**Source excerpt**.
|---|

The Soviet Union proved for the seventy years of its dreary existence that their application of that ideal justice doesn’t work. But indeed the October Revolution was driven in the name of justice and all the meanings that hide within it: equality, fraternity, and land for farmers, factories and workers. And I think one of the reasons for that terrible failure is that the human being was forgotten behind all this monumental construction of paradise for “the people,” as well as the absence of a human dimension in Marxist theory in general.
***
In the Kirghiz language, the word akyikat (Акыйкат) has two meanings, justice and truth. Maybe the answer is here?! And there is a proverb that says, “One can find akyikat in the skies, but there are no stairs to get there.”
I am also thinking about this pure image of a lady with a pair of scales and a sword, her eyes blindfolded. The Roman goddess of law, Justitia, is, in effect, a wonderful allegory of impartiality in rendering justice. But, paradoxically, when it comes to reality, the scales are not always well-balanced.
***
Poverty, segregation, political repression, genocide, slavery, torture, and exploitation: here are some of the forms of injustice, which are still the reality in our world. We are still unable to respond to it. We created a non-punitive body of protection of human rights within the United Nations: the high commissioner for human rights, situated in Geneva, along with other international organisations designed to preserve human rights, to help refugees and migrants, and to manage emergency aid in cases of human catastrophes. They all do wonderful work. OHRHR has done tremendous work defending human rights through the system of non-binding covenants and procedures between states, by stressing and international moral responsibility of states. But today the whole system is in crisis. The highest body, the Commission for Human Rights, became a toy in the hands of politics. They have a system of personalities of integrity and respect that monitor the situation of human rights in the world. When I look only through their mandates, it makes me tremble. They talk of “Women and children trafficking and other forms of contemporary slavery,” or “cruel, inhuman or degrading treatments.”
***
Some of the larger countries are proud of their level of democracy and system of justice. Founded on the Bill of Rights, and a strong system of federal laws and apparatuses of surveillance, the United States of America seemed to fulfil the ideal of state of law. As one cleric noticed, without such a legal system, ‘“America the beautiful” would be a nation in anarchy, a country uncommonly unfree.”
By the way, we have here an excellent recent local scoop demonstrating this—how perfectly lustice works in the States. Yesterday at 2:25 pm, sharp, our dear colleague, showman and poet of dreams, Jose Eugenio Sanchez, from Monterrey, Mexico, was crossing the Clinton street of Iowa City on a red light and immediately was caught by two vigilant policemen, and given a penalty ticket. The impact was tremendous. The scene happened in front of hundreds of students of the University of Iowa. They will apply this lesson, I think. The poet, as usual, suffered. But justice was rendered: Jose Eugenio has to pay twenty dollars of penalty to the United States, plus the pedagogic impact both for the witnesses and Jose. In response to his non-explicit and discrete justifications, the policeman decisively answered: “Don’t forget that you live in a country where you shouldn’t break the law.”

|---|

**Given records**.
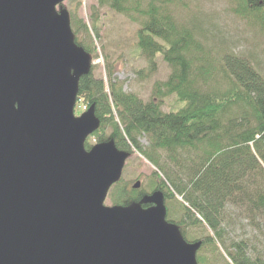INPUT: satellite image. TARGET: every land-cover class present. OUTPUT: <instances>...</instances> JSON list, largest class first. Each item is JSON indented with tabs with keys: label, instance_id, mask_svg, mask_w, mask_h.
Returning a JSON list of instances; mask_svg holds the SVG:
<instances>
[{
	"label": "water",
	"instance_id": "water-1",
	"mask_svg": "<svg viewBox=\"0 0 264 264\" xmlns=\"http://www.w3.org/2000/svg\"><path fill=\"white\" fill-rule=\"evenodd\" d=\"M62 1L0 0V264H196L200 242L165 220L161 192L103 205L129 153L84 147L99 125L74 115L91 58Z\"/></svg>",
	"mask_w": 264,
	"mask_h": 264
},
{
	"label": "trees",
	"instance_id": "trees-1",
	"mask_svg": "<svg viewBox=\"0 0 264 264\" xmlns=\"http://www.w3.org/2000/svg\"><path fill=\"white\" fill-rule=\"evenodd\" d=\"M97 3L127 16L136 11L141 19L137 49L147 70L155 69L156 56L160 55L170 67V74L156 85L153 97L143 102L123 91L121 82L109 71L106 88L103 79L93 76L91 65L89 72L79 77L76 95V105L82 101L99 121L88 137H93L96 144L112 141L123 152L137 151L158 168L166 181L154 172L152 185L154 191L162 193L163 204L174 195L183 199L177 202L182 212L180 222L167 219L164 204L165 220L178 227L187 243L198 241L186 240L182 226L204 223L213 232V239L206 238L205 245L221 244L230 264H264V251L257 248V239L236 240L226 247L224 236L225 226L229 225L226 213L236 207L258 220L255 227L264 230L263 74L239 53L213 51L219 46L212 49L193 27L178 22L168 6L155 0L144 6L142 0ZM237 6L239 14L249 16L264 32V0H239ZM96 18L91 17V29L97 38ZM78 23L75 28L70 26L74 43L91 57L93 44L79 42L77 36L81 32L91 37L89 28ZM170 94L183 105L164 112L161 99ZM106 127L110 128L108 136ZM138 136L147 137L146 147L139 144ZM92 146L85 141L86 150ZM161 151L178 164L171 169L161 164ZM110 195L113 206L140 199L139 191L127 190L120 183Z\"/></svg>",
	"mask_w": 264,
	"mask_h": 264
},
{
	"label": "rangeland",
	"instance_id": "rangeland-1",
	"mask_svg": "<svg viewBox=\"0 0 264 264\" xmlns=\"http://www.w3.org/2000/svg\"><path fill=\"white\" fill-rule=\"evenodd\" d=\"M149 0H142L146 5ZM168 6L176 20L191 26L198 36L211 48L219 46L217 50H231L245 56L250 63L264 76V32L249 19V16L238 13L239 0H155ZM65 10L69 17L70 26L75 28L78 21L86 24L91 37L78 32L79 42L93 44L90 64L95 78L103 79L107 88V73L121 82L123 91L136 95L143 102L149 101L155 94L158 83L165 81L170 74V67L163 61L160 55L156 56V67L153 71L147 70V64L141 52L137 49V31L140 28L141 19L136 11L127 16L114 11L108 6H99L97 0H64L56 6V10ZM98 17L99 36L96 38L91 29V17ZM217 56V53H213ZM107 90V89H106ZM183 103L178 101L176 95L170 94L161 99V110L164 112L176 111ZM85 104L80 101L75 104L74 114L86 112ZM110 128L106 127L105 136H108ZM138 142L142 147L148 145L145 136H138ZM89 145L96 143L93 137H88ZM160 163L163 162L170 169L177 161H170L167 154L159 153ZM177 155L173 156L175 158ZM168 163V164H167ZM156 172L160 179L166 181L163 174L137 151L129 153L121 168L119 178L109 187L103 205L113 206L111 203V191L115 184L120 183L127 190L133 189L140 192V199L130 201L122 207H143V196H150L154 191L152 181ZM139 186L134 188V184ZM174 199L166 200L167 219L180 222L182 212L177 202H183L181 196L174 195ZM233 207V206H231ZM225 244L228 247L233 241L251 238L257 239V248L264 251V230L255 227V222L243 208H231L226 213ZM166 219V218H165ZM166 219V220H167ZM185 229V238L189 242L197 240L202 242L195 251L196 264H230L225 248L219 244L209 243L205 245L206 238L213 239L212 230L204 223L193 226L190 223L182 226ZM255 243V242H254Z\"/></svg>",
	"mask_w": 264,
	"mask_h": 264
}]
</instances>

|---|

**To-do list**.
[A] Please restate the passage on justice from the words "The Soviet Union" through "theory in general.", switching "October Revolution" to "Russian Revolution".
[B] According to the passage on justice, what two meanings does the Kirghiz word akyikat have?
You won't need the entries for this work.

**Answers for the exercise**.
[A]
The Soviet Union proved for the seventy years of its dreary existence that their application of that ideal justice doesn’t work. But indeed the Russian Revolution was driven in the name of justice and all the meanings that hide within it: equality, fraternity, and land for farmers, factories and workers. And I think one of the reasons for that terrible failure is that the human being was forgotten behind all this monumental construction of paradise for “the people,” as well as the absence of a human dimension in Marxist theory in general.

[B] Justice and truth.